> **Provided passage**
§

Editor’s Note: Every week, Michael Brendan Dougherty writes an “Off the Shelf” column sharing casual observations on the books he’s reading and the passing scene.
I’ve been thinking about Protestantism lately. Not so much high-octane Calvinism, which in its present form is a pursuit for bookish men who quite like fractious intellectual argument. That has always attracted me to some degree, but no, I’ve been thinking about something you might call “elite Protestantism” or “Mainstream Protestantism.” A number of things have conspired to remind me that what is often called Progressivism is a mutation of Protestantism.
It started a few months ago when I listened to a First Things podcast in which Michael Doran discussed the theological traditions that inform debates about foreign policy. Doran identifies William Jennings Bryan with a populist-Evangelical tradition of Jacksonian nationalism, and H. L. Mencken with an urbane, Mainstream Protestant or secular tradition of international cosmopolitanism:
The Progressive persuasion conflicts with its Jacksonian counterpart in crucial respects. Though both accord the government a vital role in protecting “the common, everyday fellow,” the deepest concern of the Jacksonian is individual liberty, whereas the Progressive focuses more intently on destroying inequality. The Progressive, moreover, is eager to embrace “collective” initiatives, which in practice means government initiatives. Though some of these will pass muster with the Jacksonian persuasion, the Progressives’ embrace of centralizing government power, even when legitimated in terms of the interests of the common man, often appears as a threat to individual liberty. For the Jacksonian persuasion, the Progressive vision quickly turns into the oligarchy of experts that so troubled William Jennings Bryan.
When it comes to foreign policy, Progressives are internationalist in outlook. The Jacksonian persuasion, with its roots in the divine mission of America, conduces to nationalism. It assumes, moreover, that a resort to arms to protect American liberty is a regrettable but inevitable aspect of the human condition. By contrast, Progressivism emphasizes universal human brotherhood, which it believes is within the capacity of humans to achieve. As a result, the Progressive persuasion tends to emphasize peacemaking more than it does vigilant self-defense. One pole of the Progressive spectrum is an idealistic pacifism. The other pole can be very militant, for it accords the United States an exceptional mission in the world. This mission, however, is not Andrew Jackson’s notion of keeping the flame of liberty alive until Judgment Day. The mission of America is, rather, to use its military and economic power to nudge the world toward universal brotherhood.
Doran outlines how postmillennial Protestants, ones who hold the Nicene Creed lightly, if at all, dominate America’s policymaking apparatus at the State Department, and tend to be multilateralists, and Arabists in outlook. Whereas the Evangelical-Democratic tradition tends to oscillate between isolationism and volcanic hawkishness, and also tends toward Zionism.

§

> **Exercise material**
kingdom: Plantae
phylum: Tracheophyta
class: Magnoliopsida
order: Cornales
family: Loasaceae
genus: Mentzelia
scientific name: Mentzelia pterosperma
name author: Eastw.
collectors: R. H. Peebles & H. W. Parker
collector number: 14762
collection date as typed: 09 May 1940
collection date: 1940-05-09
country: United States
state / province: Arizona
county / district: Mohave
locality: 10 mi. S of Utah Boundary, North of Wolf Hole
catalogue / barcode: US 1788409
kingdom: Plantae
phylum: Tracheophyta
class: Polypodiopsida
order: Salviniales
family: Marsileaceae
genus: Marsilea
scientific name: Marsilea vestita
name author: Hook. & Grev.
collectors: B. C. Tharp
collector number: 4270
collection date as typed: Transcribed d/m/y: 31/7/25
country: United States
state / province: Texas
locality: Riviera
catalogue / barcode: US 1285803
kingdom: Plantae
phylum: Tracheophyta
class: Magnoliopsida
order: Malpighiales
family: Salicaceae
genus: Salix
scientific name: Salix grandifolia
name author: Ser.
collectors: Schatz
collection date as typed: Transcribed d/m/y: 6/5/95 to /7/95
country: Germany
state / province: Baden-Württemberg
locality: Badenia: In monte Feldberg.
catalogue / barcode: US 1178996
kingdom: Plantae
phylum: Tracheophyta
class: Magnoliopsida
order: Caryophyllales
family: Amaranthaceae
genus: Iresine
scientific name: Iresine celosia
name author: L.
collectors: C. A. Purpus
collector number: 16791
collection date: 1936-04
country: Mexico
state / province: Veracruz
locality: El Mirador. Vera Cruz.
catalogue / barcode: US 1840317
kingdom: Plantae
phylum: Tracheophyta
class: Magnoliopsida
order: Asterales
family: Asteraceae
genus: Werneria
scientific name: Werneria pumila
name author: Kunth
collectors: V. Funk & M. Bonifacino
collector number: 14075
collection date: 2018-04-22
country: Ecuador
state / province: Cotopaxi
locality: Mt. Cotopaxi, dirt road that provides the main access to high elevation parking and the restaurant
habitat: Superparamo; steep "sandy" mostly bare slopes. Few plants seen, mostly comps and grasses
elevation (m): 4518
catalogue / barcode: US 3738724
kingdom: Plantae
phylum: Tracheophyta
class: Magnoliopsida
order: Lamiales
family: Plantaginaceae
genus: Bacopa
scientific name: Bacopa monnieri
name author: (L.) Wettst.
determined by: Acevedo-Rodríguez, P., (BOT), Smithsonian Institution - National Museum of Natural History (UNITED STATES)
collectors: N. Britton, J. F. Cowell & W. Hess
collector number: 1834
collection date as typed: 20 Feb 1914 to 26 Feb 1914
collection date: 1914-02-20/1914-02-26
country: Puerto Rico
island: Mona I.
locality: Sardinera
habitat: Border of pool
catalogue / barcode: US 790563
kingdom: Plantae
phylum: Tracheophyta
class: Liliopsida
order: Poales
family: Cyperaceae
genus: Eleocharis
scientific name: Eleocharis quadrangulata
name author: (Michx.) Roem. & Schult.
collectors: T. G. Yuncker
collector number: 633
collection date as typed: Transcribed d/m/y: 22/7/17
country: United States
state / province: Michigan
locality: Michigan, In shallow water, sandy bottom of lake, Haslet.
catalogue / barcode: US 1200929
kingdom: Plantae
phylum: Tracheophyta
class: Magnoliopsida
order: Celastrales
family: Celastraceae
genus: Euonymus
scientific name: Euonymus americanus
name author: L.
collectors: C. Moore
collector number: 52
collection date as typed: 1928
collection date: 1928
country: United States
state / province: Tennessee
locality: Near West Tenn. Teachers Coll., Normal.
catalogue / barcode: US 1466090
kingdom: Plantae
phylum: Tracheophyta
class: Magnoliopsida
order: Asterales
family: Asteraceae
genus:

§

> **Written tasks**
**a.** In the rows, take the part that opens with the line containing "catalogue / barcode: US 1466090" and runs through the end of the rows, and write it out again with "family" replaced by "plant family", leaving everything else unchanged.
**b.** Carry the column on Protestantism and Progressivism forward from its last sentence.

> **Exercise results**
**a.**
catalogue / barcode: US 1466090
kingdom: Plantae
phylum: Tracheophyta
class: Magnoliopsida
order: Asterales
plant family: Asteraceae
genus:

**b.**
It is my belief that the moral impulses, historical imagination, and larger “worldview” of a religion can long outlive adherence to the creedal and liturgical practices that nursed them to life. For this reason, and because of an opportune tweet by my former colleague Damon Linker, I went back to peruse again Jody Bottum’s excellent book An Anxious Age: The Post-Protestant Ethic and Spirit of America. The first half of Bottum’s book traces the moral, social, political, and eschatological imagination of Progressivism to its Mainstream Protestant roots. “The new elite class of America is the old one: America’s Mainline Protestant Christians, in both the glory and the annoyingness of their moral confidence and spiritual certainty. They just stripped out the Christianity along the way,” he writes.
The connection is almost stronger than he realizes. It is as if the spirit of this religious orientation operates within and outside the Mainline Church simultaneously. It is also hard not to notice how the moral, doctrinal, and political developments within Mainline Protestantism anticipate legal and political developments in the United States. The United Methodist Church was an early supporter of abortion rights. The Episcopal Church raised to bishop a man in a same-sex marriage in 2004, when most of even the left side of America’s political culture was still making a case for state-recognized civil unions.
Bottum notes that the physical descendants of Jews and Catholics assimilate to America’s Progressive class today, by adopting its political outlook. They do so for the same reason many of their ancestors may have joined the Episcopal Church, to signal their membership in the mainstream of America life.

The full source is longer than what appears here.